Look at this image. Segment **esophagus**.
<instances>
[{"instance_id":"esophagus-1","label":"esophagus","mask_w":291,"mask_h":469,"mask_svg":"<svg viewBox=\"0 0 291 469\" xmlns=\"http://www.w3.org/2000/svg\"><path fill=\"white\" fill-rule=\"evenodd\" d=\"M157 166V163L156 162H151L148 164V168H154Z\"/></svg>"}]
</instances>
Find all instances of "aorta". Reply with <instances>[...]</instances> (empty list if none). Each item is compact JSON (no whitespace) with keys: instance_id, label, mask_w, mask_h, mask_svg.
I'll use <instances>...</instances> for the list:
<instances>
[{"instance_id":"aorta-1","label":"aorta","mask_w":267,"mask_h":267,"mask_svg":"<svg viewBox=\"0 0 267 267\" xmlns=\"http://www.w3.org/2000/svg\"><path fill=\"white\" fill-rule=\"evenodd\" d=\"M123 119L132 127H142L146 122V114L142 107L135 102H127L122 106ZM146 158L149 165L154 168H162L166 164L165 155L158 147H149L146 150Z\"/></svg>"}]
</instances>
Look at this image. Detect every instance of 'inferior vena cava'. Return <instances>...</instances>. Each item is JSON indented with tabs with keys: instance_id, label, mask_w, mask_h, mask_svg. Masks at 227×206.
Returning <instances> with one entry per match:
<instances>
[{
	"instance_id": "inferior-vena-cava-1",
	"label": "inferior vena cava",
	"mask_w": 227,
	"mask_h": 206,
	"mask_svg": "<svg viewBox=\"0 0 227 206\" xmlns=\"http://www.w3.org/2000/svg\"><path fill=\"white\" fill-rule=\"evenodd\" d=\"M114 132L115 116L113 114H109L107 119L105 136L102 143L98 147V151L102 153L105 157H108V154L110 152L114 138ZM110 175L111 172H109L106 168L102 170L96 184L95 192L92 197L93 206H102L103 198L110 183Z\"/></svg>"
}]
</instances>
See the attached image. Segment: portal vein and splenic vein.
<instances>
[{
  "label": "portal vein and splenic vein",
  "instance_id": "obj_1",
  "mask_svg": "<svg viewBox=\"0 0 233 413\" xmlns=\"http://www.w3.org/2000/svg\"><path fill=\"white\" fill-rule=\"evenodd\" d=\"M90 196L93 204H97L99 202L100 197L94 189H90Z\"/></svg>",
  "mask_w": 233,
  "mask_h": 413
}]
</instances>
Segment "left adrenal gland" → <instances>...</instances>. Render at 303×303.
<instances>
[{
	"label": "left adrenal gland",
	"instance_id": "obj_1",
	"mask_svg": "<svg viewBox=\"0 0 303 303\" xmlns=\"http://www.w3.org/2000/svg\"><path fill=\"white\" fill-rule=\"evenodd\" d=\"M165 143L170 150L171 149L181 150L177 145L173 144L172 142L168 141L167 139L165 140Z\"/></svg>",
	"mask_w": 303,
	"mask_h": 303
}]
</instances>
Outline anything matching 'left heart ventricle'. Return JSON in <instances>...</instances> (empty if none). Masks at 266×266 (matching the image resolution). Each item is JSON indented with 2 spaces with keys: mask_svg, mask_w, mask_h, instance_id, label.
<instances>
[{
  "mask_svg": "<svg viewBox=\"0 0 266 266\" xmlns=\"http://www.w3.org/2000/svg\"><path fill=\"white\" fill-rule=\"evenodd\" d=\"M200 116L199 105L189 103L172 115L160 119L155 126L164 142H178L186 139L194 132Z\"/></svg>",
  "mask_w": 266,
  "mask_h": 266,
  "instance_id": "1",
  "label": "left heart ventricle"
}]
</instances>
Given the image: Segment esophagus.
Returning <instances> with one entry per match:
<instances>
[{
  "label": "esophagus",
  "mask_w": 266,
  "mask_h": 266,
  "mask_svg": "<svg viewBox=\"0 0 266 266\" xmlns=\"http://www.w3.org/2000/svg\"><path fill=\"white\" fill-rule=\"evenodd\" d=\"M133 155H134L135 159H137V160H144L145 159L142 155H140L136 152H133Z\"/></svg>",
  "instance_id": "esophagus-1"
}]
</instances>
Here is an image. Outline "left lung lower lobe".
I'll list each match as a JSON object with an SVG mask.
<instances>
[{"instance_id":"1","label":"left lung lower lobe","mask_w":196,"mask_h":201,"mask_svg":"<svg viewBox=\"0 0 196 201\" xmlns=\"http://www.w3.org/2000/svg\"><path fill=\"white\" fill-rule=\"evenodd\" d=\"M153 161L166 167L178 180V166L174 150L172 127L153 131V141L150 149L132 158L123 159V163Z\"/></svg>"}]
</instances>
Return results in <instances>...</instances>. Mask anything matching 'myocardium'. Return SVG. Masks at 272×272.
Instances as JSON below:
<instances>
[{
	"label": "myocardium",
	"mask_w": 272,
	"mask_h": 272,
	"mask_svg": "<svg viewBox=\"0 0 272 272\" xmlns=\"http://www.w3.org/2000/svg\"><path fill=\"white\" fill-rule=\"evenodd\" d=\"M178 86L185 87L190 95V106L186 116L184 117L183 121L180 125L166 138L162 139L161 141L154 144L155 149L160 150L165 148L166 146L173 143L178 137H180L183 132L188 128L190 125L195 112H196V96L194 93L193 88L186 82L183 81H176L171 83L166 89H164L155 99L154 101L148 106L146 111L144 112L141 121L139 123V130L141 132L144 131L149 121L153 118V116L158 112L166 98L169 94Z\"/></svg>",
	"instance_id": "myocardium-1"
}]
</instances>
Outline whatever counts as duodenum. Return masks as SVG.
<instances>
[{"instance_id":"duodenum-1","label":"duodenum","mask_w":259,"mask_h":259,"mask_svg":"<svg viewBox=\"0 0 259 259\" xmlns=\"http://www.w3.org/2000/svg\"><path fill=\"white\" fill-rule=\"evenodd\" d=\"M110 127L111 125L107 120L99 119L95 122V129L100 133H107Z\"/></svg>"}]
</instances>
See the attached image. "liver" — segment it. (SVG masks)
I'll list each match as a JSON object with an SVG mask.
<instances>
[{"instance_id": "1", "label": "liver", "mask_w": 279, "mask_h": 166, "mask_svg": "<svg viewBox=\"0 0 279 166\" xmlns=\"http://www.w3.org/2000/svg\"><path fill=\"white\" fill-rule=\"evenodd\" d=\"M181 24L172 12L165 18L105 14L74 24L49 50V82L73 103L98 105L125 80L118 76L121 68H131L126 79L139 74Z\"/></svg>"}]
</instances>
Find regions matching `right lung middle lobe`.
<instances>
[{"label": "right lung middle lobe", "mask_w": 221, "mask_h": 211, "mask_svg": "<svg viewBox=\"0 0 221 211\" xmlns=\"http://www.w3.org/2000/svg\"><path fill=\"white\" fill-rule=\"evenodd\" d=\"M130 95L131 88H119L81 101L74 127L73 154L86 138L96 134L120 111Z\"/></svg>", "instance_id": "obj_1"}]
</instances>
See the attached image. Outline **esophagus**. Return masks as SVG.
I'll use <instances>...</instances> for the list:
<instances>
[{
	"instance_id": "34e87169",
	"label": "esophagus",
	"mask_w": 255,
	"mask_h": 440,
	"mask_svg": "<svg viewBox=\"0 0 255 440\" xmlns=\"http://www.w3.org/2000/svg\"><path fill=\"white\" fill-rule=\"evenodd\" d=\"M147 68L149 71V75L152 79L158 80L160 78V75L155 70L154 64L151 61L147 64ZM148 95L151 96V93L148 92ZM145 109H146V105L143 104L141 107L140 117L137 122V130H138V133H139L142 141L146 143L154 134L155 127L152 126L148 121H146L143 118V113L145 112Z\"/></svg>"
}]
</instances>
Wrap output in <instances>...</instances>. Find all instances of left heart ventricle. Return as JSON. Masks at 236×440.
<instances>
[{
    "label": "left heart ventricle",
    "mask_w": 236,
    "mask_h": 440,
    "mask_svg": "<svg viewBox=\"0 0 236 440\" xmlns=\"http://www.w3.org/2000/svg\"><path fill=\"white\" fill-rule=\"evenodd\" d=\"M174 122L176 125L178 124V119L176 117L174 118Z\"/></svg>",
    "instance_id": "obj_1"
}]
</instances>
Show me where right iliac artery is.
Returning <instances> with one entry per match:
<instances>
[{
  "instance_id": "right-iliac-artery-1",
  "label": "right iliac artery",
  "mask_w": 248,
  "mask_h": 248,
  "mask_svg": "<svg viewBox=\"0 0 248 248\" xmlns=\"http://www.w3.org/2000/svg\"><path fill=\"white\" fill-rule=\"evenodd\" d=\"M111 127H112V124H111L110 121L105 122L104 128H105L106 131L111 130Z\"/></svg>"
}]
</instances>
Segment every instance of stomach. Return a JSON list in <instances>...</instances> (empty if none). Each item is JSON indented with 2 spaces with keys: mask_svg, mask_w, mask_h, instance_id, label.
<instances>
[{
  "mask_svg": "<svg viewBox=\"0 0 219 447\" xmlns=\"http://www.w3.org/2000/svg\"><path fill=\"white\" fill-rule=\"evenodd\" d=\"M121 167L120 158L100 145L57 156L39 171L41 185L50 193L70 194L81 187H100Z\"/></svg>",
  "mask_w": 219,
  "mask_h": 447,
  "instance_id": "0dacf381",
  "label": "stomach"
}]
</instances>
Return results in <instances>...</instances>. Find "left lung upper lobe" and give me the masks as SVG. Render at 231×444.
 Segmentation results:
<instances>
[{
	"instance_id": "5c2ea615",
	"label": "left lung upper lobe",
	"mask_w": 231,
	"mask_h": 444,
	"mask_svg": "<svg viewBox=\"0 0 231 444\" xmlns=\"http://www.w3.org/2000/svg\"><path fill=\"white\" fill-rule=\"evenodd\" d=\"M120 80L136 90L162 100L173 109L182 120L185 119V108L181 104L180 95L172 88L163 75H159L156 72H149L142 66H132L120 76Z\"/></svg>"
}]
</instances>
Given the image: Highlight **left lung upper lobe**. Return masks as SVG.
##########
● Task description: Pick out and copy every line of the data that contains the string "esophagus". Case matters, so only lines that match its capitalization count.

● Reply to the task:
Look at this image. Segment **esophagus**.
[{"instance_id":"esophagus-1","label":"esophagus","mask_w":291,"mask_h":469,"mask_svg":"<svg viewBox=\"0 0 291 469\" xmlns=\"http://www.w3.org/2000/svg\"><path fill=\"white\" fill-rule=\"evenodd\" d=\"M157 166V163L156 162H151L148 164V168H154Z\"/></svg>"}]
Given the image: Segment esophagus.
  "label": "esophagus",
  "instance_id": "esophagus-1"
See the attached image. Outline **esophagus**. Return masks as SVG.
	"label": "esophagus",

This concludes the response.